** Opening Data block **
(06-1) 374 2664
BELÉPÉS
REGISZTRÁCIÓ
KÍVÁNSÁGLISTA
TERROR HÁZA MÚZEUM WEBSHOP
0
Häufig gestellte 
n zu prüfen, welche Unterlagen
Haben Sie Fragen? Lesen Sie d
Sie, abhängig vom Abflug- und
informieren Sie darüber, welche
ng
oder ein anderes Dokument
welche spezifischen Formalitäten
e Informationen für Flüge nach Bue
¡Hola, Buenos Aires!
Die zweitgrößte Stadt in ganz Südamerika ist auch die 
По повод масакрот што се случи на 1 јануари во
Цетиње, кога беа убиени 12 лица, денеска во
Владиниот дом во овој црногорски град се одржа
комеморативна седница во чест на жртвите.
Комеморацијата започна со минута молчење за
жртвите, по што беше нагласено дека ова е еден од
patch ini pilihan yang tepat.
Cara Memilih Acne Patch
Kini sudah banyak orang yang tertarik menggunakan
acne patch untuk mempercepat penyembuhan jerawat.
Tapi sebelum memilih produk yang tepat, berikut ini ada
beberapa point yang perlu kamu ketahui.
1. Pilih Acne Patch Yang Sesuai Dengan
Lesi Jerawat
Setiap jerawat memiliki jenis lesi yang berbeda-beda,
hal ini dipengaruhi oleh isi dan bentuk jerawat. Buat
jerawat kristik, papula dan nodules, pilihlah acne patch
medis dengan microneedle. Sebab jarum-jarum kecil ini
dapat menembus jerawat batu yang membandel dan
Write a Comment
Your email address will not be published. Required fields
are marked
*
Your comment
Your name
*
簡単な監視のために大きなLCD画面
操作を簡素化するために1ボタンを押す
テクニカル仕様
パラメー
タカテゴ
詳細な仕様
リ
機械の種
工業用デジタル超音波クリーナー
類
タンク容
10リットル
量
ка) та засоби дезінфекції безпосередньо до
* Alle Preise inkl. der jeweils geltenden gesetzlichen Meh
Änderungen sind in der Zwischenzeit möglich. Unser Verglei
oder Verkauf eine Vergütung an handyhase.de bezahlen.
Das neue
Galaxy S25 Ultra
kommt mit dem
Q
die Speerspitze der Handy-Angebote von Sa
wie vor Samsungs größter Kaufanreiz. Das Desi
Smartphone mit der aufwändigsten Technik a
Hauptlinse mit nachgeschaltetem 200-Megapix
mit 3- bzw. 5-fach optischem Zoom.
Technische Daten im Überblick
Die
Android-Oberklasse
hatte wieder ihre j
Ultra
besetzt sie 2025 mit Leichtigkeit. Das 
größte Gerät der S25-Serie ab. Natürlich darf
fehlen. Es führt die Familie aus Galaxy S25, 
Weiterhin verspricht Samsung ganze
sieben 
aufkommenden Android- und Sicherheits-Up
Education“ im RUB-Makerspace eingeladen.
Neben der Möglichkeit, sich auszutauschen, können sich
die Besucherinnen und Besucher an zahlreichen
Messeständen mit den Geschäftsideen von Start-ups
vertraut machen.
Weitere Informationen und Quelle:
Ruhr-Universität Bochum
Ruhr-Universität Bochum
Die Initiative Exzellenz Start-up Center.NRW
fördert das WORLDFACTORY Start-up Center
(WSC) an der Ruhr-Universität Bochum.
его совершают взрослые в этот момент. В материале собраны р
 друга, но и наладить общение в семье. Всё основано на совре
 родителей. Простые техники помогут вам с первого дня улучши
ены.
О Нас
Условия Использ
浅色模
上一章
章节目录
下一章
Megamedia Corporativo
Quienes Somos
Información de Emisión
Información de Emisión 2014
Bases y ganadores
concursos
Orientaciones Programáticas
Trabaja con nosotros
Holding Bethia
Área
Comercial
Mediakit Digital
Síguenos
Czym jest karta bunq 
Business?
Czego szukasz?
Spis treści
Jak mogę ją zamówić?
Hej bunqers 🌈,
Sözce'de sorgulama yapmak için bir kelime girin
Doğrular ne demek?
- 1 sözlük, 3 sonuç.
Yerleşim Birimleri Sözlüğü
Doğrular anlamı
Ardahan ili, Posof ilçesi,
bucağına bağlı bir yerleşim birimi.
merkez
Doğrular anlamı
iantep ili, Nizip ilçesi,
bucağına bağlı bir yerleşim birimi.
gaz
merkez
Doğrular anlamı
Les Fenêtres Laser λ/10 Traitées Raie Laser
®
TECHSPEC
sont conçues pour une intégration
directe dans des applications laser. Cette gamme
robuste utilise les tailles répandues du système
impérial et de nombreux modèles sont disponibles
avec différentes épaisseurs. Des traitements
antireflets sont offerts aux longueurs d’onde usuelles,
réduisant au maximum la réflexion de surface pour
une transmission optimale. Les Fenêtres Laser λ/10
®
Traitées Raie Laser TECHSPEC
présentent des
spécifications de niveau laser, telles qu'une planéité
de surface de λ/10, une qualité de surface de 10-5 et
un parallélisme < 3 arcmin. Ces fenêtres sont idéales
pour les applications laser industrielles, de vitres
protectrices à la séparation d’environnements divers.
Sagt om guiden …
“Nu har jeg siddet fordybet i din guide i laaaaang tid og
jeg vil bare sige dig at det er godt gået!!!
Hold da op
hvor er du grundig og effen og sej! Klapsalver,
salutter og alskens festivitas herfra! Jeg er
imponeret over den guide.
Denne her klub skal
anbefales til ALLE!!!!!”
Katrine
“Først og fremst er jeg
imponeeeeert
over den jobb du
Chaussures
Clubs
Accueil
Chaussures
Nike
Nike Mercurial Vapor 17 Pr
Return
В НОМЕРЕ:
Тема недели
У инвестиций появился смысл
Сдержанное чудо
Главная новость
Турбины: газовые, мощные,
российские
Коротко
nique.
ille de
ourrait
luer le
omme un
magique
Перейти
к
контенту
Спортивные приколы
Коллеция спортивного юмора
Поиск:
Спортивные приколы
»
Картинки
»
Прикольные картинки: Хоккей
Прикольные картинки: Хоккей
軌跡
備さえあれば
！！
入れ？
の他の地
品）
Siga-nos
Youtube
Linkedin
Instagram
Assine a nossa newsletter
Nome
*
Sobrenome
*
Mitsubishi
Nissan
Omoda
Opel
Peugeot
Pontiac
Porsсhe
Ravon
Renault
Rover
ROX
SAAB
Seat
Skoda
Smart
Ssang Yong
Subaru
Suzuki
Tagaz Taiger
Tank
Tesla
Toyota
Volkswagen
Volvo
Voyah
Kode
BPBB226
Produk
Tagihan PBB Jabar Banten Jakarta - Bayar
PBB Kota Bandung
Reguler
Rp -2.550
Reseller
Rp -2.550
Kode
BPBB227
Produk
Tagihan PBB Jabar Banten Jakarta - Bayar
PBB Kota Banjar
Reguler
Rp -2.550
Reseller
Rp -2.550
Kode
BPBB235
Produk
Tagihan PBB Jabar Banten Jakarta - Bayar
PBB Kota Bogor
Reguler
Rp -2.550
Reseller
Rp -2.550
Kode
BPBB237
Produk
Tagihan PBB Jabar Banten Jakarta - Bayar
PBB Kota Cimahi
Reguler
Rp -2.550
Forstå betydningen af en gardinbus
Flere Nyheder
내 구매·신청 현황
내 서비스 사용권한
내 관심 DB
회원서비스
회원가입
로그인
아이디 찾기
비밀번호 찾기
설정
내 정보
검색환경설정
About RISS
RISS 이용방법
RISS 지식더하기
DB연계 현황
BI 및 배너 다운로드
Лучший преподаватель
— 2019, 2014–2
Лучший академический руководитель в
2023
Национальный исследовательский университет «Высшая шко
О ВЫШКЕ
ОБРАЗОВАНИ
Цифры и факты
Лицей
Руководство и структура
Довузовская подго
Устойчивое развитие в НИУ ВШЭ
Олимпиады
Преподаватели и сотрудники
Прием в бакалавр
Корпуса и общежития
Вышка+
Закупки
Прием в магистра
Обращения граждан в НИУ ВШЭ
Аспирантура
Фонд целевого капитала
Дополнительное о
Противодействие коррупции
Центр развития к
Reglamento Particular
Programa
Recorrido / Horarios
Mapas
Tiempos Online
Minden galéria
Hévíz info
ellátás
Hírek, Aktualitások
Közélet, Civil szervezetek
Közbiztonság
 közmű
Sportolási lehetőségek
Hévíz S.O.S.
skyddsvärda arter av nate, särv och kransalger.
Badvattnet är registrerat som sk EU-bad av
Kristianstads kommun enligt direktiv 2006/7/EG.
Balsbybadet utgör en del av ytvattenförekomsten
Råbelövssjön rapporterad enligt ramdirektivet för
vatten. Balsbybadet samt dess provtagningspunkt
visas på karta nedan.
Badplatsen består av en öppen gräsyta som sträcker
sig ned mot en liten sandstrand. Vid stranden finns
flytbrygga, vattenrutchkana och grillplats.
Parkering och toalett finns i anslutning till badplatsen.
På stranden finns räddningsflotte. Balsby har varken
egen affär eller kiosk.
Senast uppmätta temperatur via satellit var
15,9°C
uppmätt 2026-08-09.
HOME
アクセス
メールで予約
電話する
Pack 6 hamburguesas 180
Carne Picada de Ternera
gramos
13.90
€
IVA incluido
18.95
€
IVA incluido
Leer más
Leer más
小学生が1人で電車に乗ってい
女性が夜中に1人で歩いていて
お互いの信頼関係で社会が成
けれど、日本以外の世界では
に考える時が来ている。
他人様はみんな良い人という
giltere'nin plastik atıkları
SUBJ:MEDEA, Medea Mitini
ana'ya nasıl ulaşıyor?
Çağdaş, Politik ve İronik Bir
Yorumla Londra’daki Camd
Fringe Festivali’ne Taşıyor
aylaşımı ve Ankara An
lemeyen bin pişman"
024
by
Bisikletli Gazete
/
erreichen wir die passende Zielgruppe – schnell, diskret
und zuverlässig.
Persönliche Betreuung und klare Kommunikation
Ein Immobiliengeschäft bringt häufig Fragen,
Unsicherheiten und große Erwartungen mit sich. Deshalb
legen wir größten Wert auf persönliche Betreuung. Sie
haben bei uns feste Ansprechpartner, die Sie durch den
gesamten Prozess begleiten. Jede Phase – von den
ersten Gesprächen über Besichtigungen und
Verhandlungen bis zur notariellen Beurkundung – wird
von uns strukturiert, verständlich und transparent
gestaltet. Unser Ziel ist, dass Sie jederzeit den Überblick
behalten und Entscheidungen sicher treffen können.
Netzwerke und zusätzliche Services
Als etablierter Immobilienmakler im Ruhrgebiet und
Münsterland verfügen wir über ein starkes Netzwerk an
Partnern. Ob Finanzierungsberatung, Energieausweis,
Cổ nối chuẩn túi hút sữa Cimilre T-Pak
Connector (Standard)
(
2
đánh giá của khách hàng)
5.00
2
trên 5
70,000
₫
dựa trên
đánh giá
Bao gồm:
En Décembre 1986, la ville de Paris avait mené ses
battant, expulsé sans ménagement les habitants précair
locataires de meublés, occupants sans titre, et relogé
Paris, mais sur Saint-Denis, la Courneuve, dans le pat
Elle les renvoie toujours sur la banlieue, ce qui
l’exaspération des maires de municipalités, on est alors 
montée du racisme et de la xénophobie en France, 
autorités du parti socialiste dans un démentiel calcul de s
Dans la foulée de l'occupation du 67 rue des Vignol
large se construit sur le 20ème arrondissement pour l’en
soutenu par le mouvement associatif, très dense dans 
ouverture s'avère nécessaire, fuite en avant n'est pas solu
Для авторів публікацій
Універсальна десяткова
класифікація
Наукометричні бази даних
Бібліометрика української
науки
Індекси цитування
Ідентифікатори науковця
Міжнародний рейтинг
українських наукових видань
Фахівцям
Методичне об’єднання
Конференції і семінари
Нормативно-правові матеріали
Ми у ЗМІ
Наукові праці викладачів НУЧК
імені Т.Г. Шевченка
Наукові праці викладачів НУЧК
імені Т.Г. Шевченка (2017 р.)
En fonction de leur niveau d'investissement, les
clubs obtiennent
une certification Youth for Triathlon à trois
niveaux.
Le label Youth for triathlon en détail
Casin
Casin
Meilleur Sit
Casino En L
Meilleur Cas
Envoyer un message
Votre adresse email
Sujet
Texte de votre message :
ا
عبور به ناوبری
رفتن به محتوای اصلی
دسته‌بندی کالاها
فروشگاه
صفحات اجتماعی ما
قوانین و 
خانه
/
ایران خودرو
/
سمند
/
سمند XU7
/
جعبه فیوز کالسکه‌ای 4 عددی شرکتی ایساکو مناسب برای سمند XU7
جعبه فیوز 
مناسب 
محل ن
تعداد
** Closing Data block **
→ Problem to solve: Copy out the lines of the records word for word, starting at the very beginning of the records and ending with the line that contains "oder ein anderes Dokument", both included.

→ Written response:
(06-1) 374 2664
BELÉPÉS
REGISZTRÁCIÓ
KÍVÁNSÁGLISTA
TERROR HÁZA MÚZEUM WEBSHOP
0
Häufig gestellte 
n zu prüfen, welche Unterlagen
Haben Sie Fragen? Lesen Sie d
Sie, abhängig vom Abflug- und
informieren Sie darüber, welche
ng
oder ein anderes Dokument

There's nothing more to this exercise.